On August 13, 2020, the Utah Supreme Court agreed to hear a married couple’s direct appeal from a State Tax Commission decision holding that the couple was domiciled in Utah during the 2012 tax year under Utah’s “presumptive domicile” statute. Specifically, the case involves Utah Code Ann. § 59-10-136(2), which provides a rebuttable presumption that an individual is domiciled in the state if the individual or the individual’s spouse claims a residential exemption for property tax purposes for the individual’s or the individual’s spouse’s primary residence.

In a decision dated June 9, 2020, the Utah State Tax Commission held that the couple were domiciled in Utah for the 2012 tax year because the couple’s Utah home received a “primary residence” partial property tax exemption in 2012, which had been “claimed” automatically each year since 2008. The couple attempted to rebut the statutory presumption by offering evidence that they had relocated to Florida in 2011 and that neither the husband nor the wife spent more than 22 days in Utah during the 2012 calendar year. In addition, the taxpayers presented evidence showing they had obtained new Florida driver’s licenses in 2011, registered to vote in Florida in 2011, enrolled their minor children in Florida schools in 2012, and received the majority of their mail at their Florida home during the 2012 calendar year. The Commission based its opinion on an interpretation of the presumptive domicile language in Utah Code Ann. § 59-10-136 to limit the types of evidence that a taxpayer may present in order to rebut the presumption arising from claiming the primary residence property tax exemption. One of the four commissioners authored a dissenting opinion, arguing that the majority opinion failed to give adequate weight to the evidence and arguments presented by the taxpayers.

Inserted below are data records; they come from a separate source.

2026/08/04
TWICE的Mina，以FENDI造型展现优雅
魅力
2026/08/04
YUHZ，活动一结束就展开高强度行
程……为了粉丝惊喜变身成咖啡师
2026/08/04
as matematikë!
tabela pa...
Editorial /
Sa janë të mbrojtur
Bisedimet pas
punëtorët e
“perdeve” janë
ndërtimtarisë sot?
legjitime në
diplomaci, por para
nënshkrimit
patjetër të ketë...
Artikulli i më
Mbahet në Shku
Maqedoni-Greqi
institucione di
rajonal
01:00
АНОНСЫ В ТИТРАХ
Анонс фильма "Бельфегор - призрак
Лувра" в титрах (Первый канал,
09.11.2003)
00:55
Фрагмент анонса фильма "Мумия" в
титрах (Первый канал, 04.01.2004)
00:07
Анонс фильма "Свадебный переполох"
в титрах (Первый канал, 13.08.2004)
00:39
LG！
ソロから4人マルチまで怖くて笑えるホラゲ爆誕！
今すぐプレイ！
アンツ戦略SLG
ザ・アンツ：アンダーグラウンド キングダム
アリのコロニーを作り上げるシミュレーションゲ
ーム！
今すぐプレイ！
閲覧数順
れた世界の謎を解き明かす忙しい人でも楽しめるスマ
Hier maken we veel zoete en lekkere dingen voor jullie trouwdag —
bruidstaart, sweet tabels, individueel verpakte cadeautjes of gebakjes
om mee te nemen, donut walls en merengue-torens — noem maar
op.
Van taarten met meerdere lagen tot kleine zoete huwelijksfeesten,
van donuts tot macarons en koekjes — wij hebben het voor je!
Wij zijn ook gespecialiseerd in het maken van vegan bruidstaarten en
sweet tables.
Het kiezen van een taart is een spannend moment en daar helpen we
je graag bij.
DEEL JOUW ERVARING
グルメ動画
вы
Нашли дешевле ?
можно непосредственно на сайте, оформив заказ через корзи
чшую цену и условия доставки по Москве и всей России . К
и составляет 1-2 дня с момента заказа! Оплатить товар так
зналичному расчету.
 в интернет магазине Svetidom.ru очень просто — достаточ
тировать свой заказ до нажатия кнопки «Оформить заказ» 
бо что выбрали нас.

On appeal to the Utah Supreme Court, the main issue is whether the State Tax Commission properly applied the presumptive domicile statute when it found the taxpayers’ evidence regarding their relocation to another state to have no weight in rebutting the presumption created by claiming the primary residence exemption. Beyond the Utah-specific issue of statutory interpretation, though, there are important constitutional considerations involved, namely whether Utah’s treatment of the couple as residents for the 2012 tax year violates the privileges and immunities clause, the equal protection clause, the commerce clause, and due process. The case has attracted the attention of numerous groups who have filed amicus briefs with the Utah Supreme Court. Briefing has begun in the case but a hearing date has not yet been set. The Eversheds Sutherland SALT team will be following the case as it develops at the Utah Supreme Court. The case is Buck v. Utah State Tax Commission, Dkt. No. 20200531 (petition filed July 6, 2020). The State Tax Commission decision is Appeal No. 18-888 (decided Jun. 9, 2020).